Exercise brief: Below are the entries; tally the lines holding the string "elbow" and give only that figure.

(Images with keypoint coordinates)
- - -
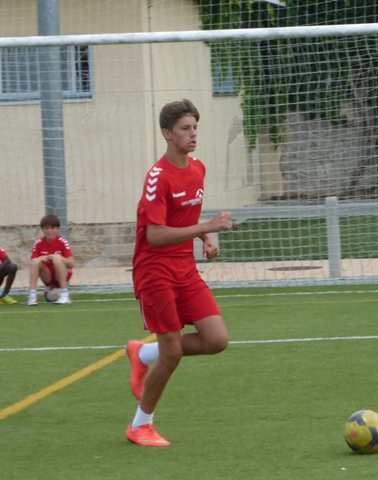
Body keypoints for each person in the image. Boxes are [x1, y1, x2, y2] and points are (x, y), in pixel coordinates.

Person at [125, 99, 232, 447]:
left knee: (216, 340)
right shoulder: (157, 177)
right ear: (167, 133)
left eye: (195, 127)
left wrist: (205, 238)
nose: (193, 134)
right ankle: (140, 425)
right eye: (185, 128)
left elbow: (184, 214)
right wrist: (207, 226)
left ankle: (142, 355)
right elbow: (155, 235)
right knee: (171, 354)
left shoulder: (197, 168)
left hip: (185, 268)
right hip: (154, 270)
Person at [28, 214, 74, 306]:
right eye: (46, 228)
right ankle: (32, 296)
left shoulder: (62, 242)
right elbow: (34, 262)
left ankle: (65, 294)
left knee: (56, 258)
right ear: (42, 229)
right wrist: (41, 258)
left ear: (58, 229)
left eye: (52, 228)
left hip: (62, 274)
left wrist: (57, 257)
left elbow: (71, 264)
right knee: (35, 261)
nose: (49, 231)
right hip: (48, 276)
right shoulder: (38, 243)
- - -
Written solution: 4